Architecture

_images/arch.png

How jobs are executed with the patriot-workflow-scheduler is described in the above figure. The jobs are defined with Patriot Batch Config (PBC) files in original DSL. PBC files are parsed by the patriot script and registered to JobStore. The JobStore has a role of determining which jobs are executable by managing dependency. The executable jobs are fetched by workers and executed by the workers.

Model of jobs and dependency

_images/depmodel.png

The job dependency model is shown in the above figure. The model is designed on the basis of data flow. The rounded rectangles and the rectangles represent jobs and products, respectively. The products can be produced and/or required by one or more jobs. The figure has two kind of data (data1, data2) which are modeled as products. The product data1 and date2 are produced (required) by the job import1 (process1) and import2 (process2), respectively. In addition, the figure has a virtual product (‘all data’) which is produced by the import1 and the import2 and required by the processAll. A job is judged as executable when all products the job requires are available. A product becomes available when all jobs which produce the product are successfully finished.

For instance, the process1 becomes executable when the import1 is finished because the process1 only requires the data1 and it is produced only by the import1. On the other hand, both the import1 and the import2 have to be finished for the processAll. The processAll only requires the ‘data all’ but it has two producers (import1 and import2).

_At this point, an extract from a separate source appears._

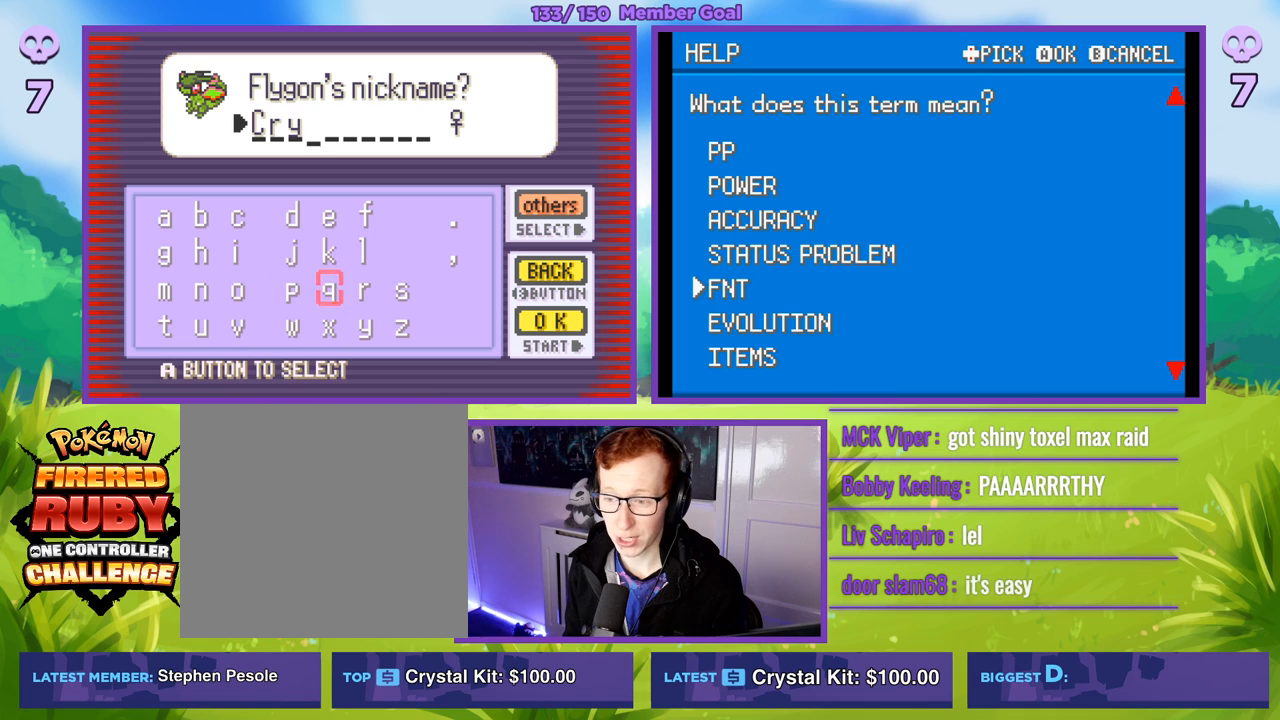
{"buttons": ["A"], "left_stick": "center", "right_stick": "center", "events": [[33, "left_stick", "center"], [117, "left_stick", "right"], [250, "left_stick", "center"], [350, "left_stick", "down-right"], [467, "left_stick", "center"], [483, "A", "down"]]}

The data flow based dependency model can improve modularity of dependency configuration. Consider a situation that new data (data3) which should be processed as all data is added which should be processed as all data for instance. The below figure shows this kind of extension can be achieved by only producer-side modification due to the existence of the virtual product (‘all data’). By setting the ‘all data’ as a product of the import3, the processAll requires completion of the import3 to become executable. The patriot workflow scheduler provides an original Patriot Batch Config DSL (PBC) to describe the data-flow based dependency model.

_images/depmodel2.png